▶ [TAREA PROPUESTA] Copia sin cambios las líneas desde la que contiene "This record shows" hasta la que contiene "-0.082506, 0.817655, 0.435698]]", ambas incluidas, y solo esas.

▶ [DATOS PARA REVISAR]
# # #

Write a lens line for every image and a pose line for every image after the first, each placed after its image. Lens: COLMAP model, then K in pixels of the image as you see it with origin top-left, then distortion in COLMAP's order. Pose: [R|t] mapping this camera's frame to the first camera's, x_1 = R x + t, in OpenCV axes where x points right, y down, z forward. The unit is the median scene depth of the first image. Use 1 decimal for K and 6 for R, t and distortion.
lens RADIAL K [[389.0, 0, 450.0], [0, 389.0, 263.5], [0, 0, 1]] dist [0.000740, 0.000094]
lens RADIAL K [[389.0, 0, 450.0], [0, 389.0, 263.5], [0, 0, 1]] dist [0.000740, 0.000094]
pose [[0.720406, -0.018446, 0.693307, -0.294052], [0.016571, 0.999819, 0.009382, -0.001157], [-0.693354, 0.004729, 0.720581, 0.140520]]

# # #

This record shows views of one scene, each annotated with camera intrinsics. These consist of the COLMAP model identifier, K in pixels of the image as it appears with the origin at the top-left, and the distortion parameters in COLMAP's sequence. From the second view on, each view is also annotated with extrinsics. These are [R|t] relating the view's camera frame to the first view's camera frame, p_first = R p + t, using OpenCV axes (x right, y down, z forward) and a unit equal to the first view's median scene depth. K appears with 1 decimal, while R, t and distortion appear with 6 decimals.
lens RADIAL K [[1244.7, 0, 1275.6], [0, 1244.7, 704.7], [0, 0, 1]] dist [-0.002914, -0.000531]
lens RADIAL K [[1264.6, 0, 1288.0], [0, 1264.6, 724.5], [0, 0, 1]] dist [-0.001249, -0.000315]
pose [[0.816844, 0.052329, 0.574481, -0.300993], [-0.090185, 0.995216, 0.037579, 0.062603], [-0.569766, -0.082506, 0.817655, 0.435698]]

# # #

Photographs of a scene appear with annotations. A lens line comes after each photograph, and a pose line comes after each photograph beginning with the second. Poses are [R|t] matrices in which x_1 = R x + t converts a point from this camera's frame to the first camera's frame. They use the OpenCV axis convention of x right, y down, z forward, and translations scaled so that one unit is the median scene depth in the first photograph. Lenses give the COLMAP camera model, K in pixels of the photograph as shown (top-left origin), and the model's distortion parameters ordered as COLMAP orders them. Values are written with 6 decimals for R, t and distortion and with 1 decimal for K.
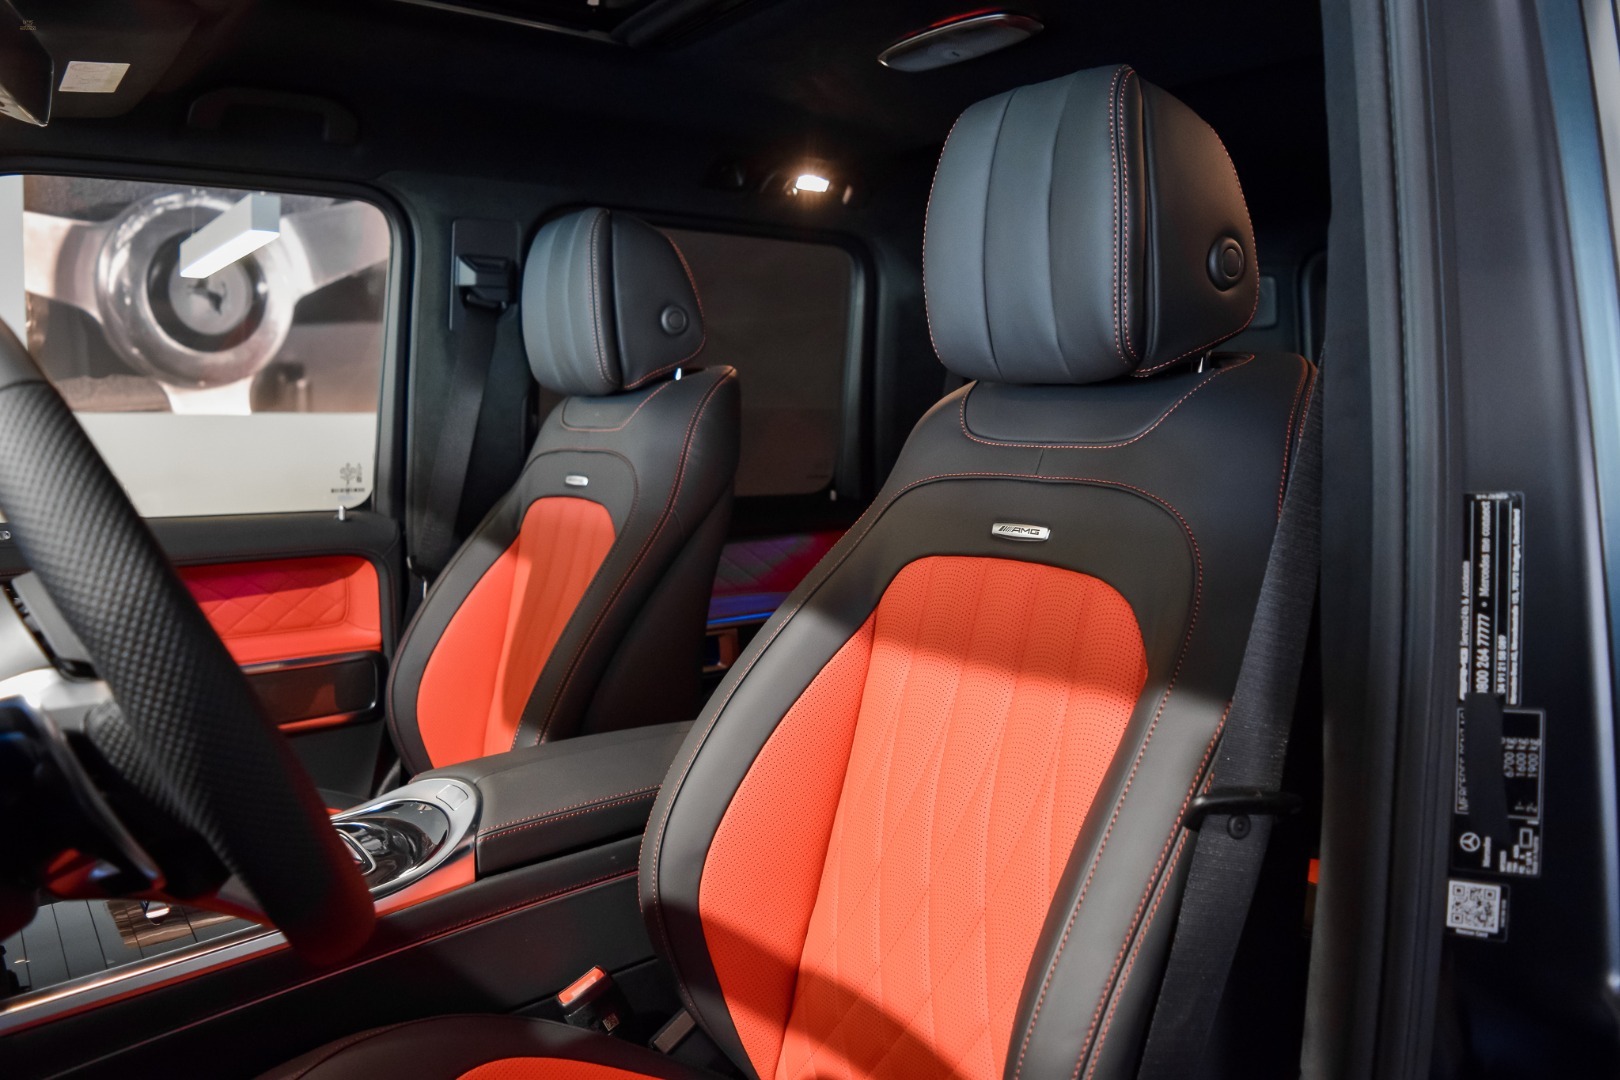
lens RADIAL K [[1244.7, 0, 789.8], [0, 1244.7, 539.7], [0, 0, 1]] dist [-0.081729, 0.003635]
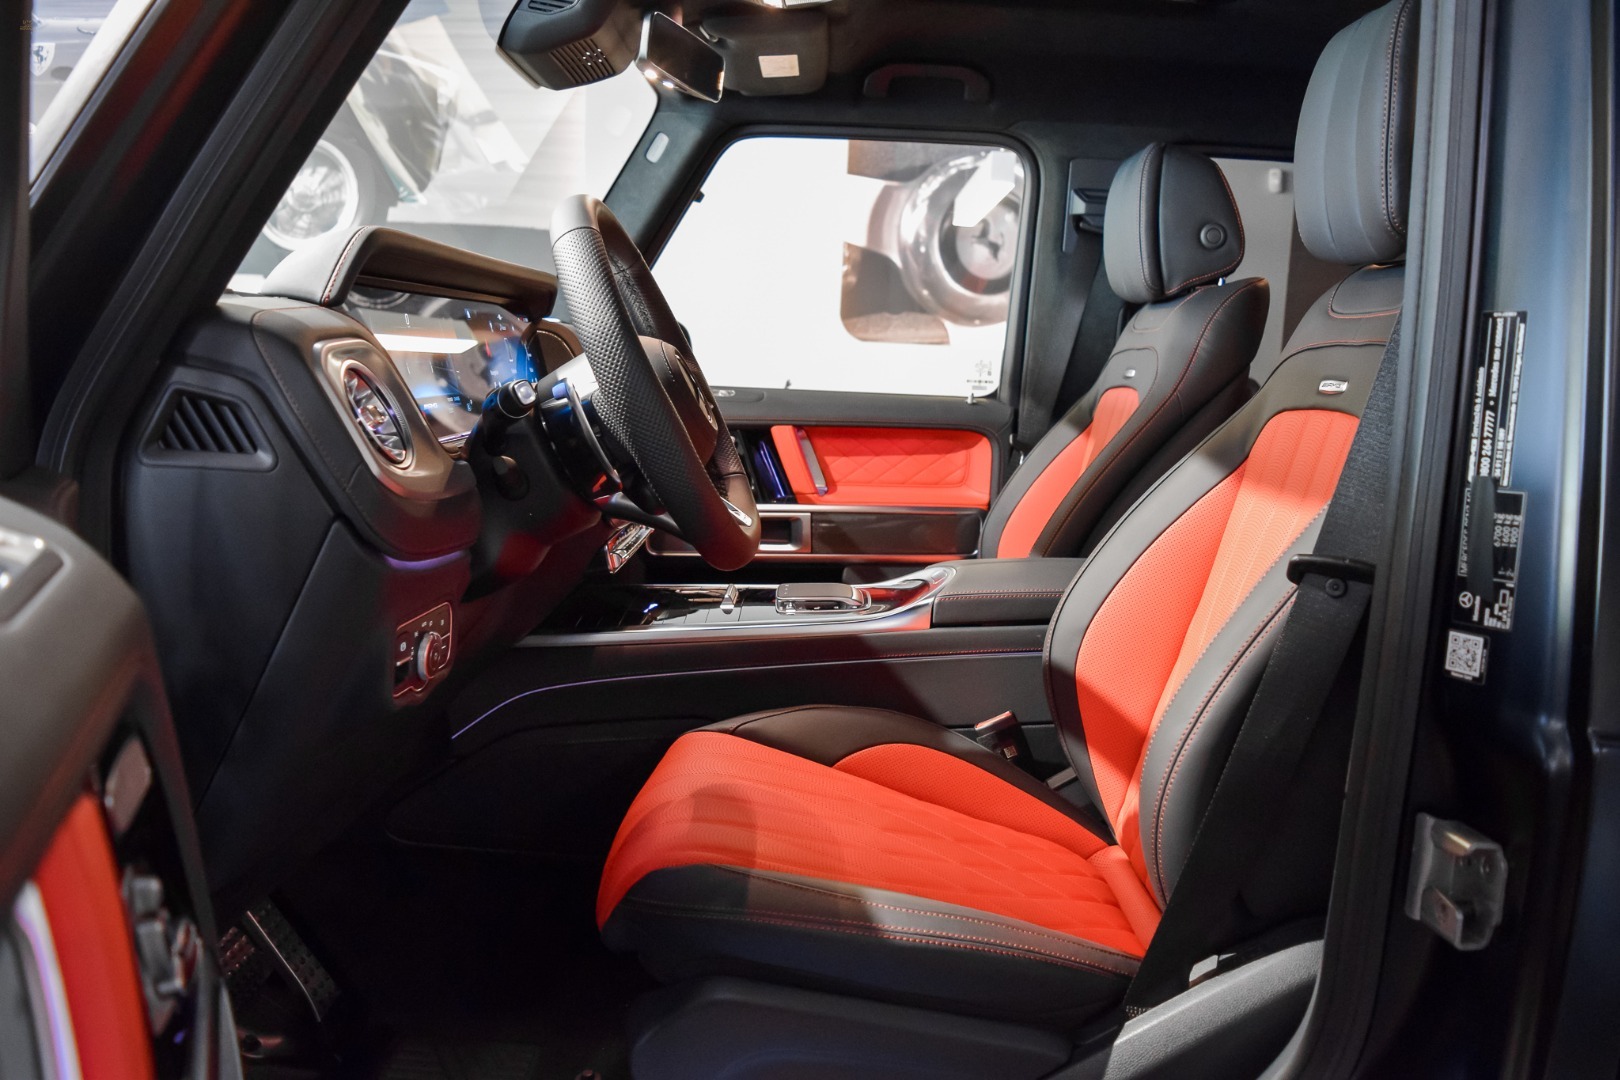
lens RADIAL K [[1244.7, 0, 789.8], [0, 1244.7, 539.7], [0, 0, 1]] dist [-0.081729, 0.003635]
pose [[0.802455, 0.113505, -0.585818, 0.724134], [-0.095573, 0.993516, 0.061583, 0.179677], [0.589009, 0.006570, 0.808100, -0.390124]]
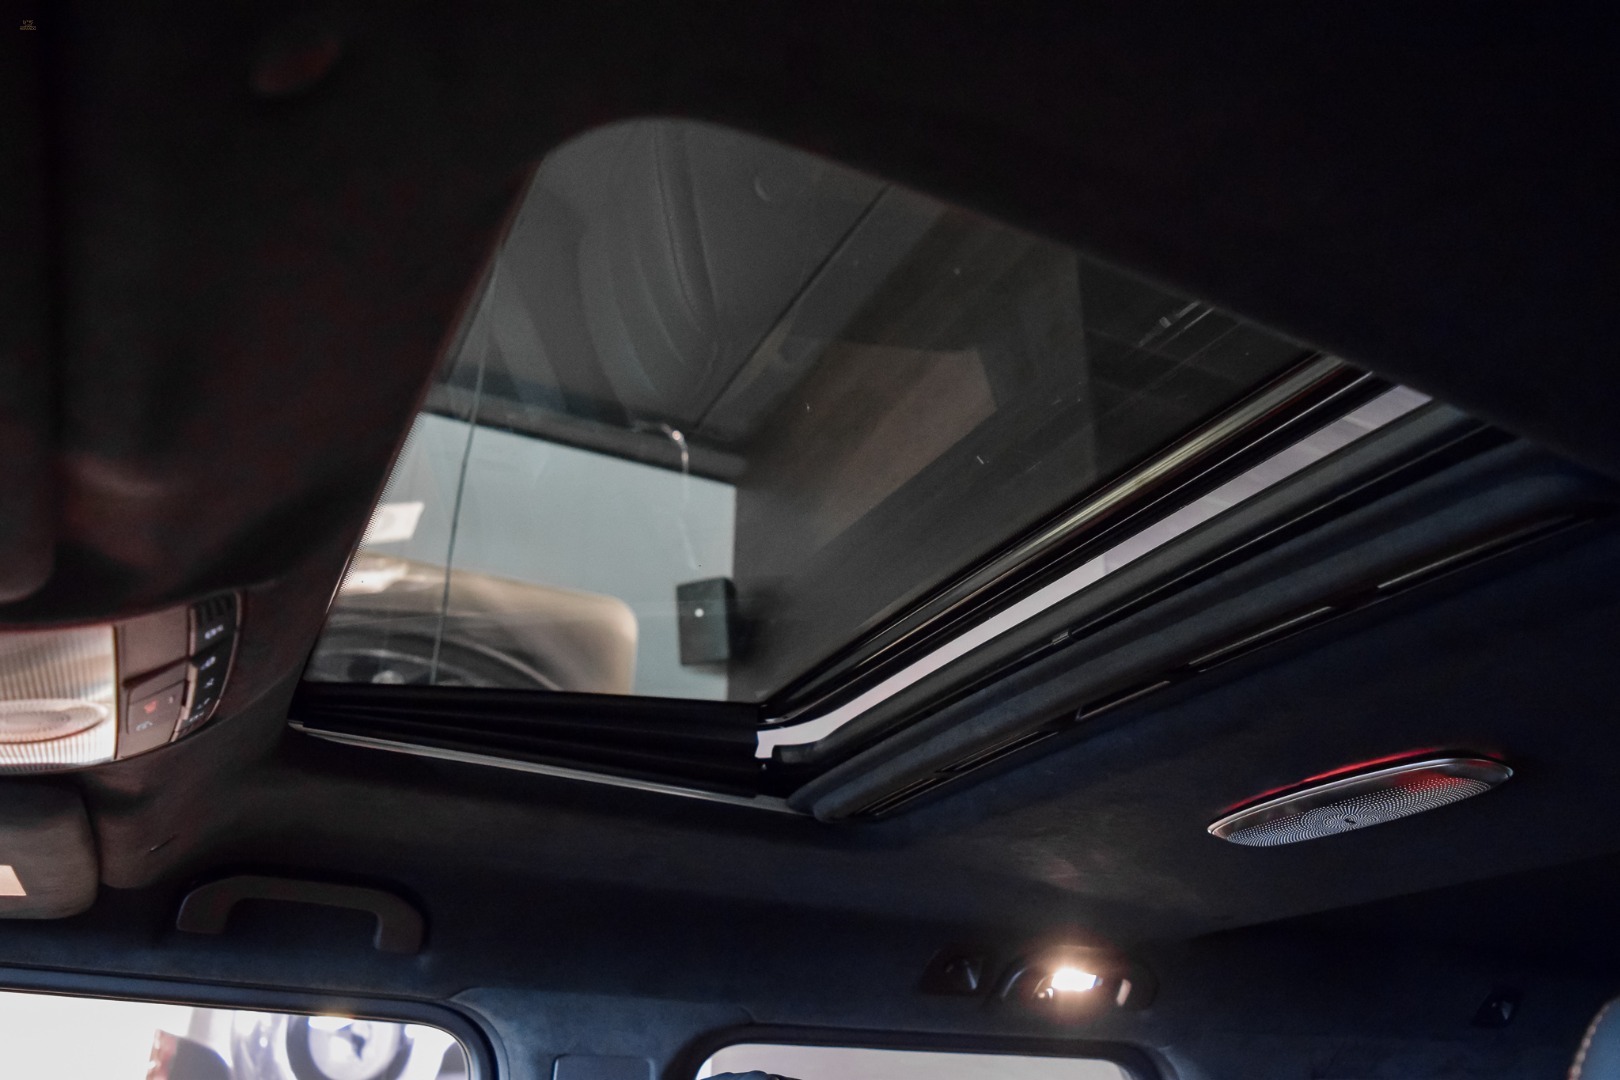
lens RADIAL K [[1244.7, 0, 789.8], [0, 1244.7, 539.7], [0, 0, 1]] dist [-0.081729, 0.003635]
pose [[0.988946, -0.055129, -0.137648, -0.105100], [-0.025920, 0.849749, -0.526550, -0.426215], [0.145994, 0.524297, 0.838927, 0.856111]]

# # #

▶ [RESPUESTA]
This record shows views of one scene, each annotated with camera intrinsics. These consist of the COLMAP model identifier, K in pixels of the image as it appears with the origin at the top-left, and the distortion parameters in COLMAP's sequence. From the second view on, each view is also annotated with extrinsics. These are [R|t] relating the view's camera frame to the first view's camera frame, p_first = R p + t, using OpenCV axes (x right, y down, z forward) and a unit equal to the first view's median scene depth. K appears with 1 decimal, while R, t and distortion appear with 6 decimals.
lens RADIAL K [[1244.7, 0, 1275.6], [0, 1244.7, 704.7], [0, 0, 1]] dist [-0.002914, -0.000531]
lens RADIAL K [[1264.6, 0, 1288.0], [0, 1264.6, 724.5], [0, 0, 1]] dist [-0.001249, -0.000315]
pose [[0.816844, 0.052329, 0.574481, -0.300993], [-0.090185, 0.995216, 0.037579, 0.062603], [-0.569766, -0.082506, 0.817655, 0.435698]]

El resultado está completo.